Christians

Christians

Christians

A fascinating and important aspect of the history of Christians can be found in the form of the early Christian era, which preceded the long period of the dominance that was exercised by the institutions created by Christians for the purpose of disseminating and enforcing the strictures of the Christian faith over the political, social and intellectual life of Europe. This era in the European history of religion set some of the foundations for the practice of the Christian faith in the experience of opposition which was encountered by the early religious practitioners of this faith. Before the number of Christians was widened to include the elite of society the early worshipers in the faith were forced to devise a number of practices and strategies that were designed for the purposes of evading the prosecution being enacted by the Roman Empire against the practice of Christianity. One aspect of the practice of Christian faith which at this time showed the effects of the need to evade Roman prosecution consisted of the means through which Christians found physical structures to act as churches in the absence of the ability to construct and use actual places of worship.

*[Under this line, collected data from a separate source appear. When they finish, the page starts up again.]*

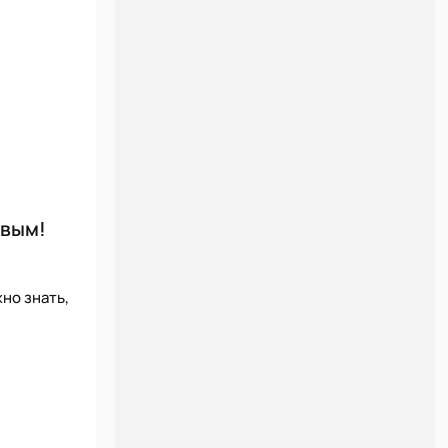
рвым!
но знать,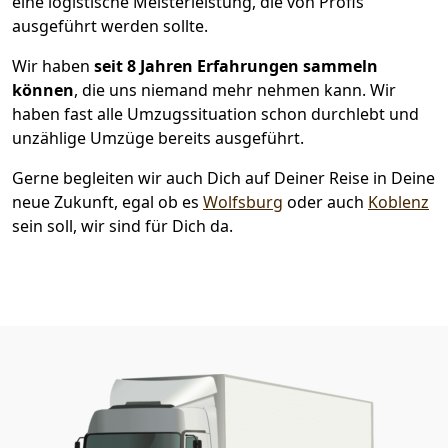
eine logistische Meisterleistung, die von Profis
ausgeführt werden sollte.
Wir haben
seit
8 Jahren Erfahrungen sammeln
können
, die uns niemand mehr nehmen kann. Wir
haben fast alle Umzugssituation schon durchlebt und
unzählige Umzüge bereits ausgeführt.
Gerne begleiten wir auch Dich auf Deiner Reise in Deine
neue Zukunft, egal ob es
Wolfsburg
oder auch
Koblenz
sein soll, wir sind für Dich da.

With the official prohibition that was in place against the practice of the Christian faith throughout the Roman Empire, Christians were forced to hold their practices of worship in private residences or in synagogues alongside Jewish worshipers. As the latter practice indicates, at this point in the history of Christianity the relationship between Jews and Christians had not become as hostile as it would later become, as both faced a degree of prosecution, though to differing degrees, from the religious authorities of the time. Later in the history of Christianity and Judaism bitter feelings arose between the two religions, despite their common origins in the Abrahamaic texts compiled in the Bible, over the question of which faith could be considered superior to the other in terms of its correctness. At this time illicit Christian worshipers often created acceptable spaces for the holding of their religious services through a number of improvised strategies, such as using the top floors of private residences which were not readily accessible by the enforcers for political authority, or the idea of holding religious services in courtyards which would be covered with a cloth to prevent people from seeing the worship services which were then ongoing.

One early example of an improvised Christian shrine can be found in the Eastern Syrian city of Dura Europa, where at some point around the year 200 C.E. a church was created through the technique of knocking down the separating wall between two rooms and thus creating a large enough location to serve as an acceptable worship space. The early Christians first obtained the ability to create their own churches in the year 301 C.E., in which Armenia attained the status of becoming the first country in which Christians could know that their faith was the nation’s official religion, thus creating the real history of church architecture.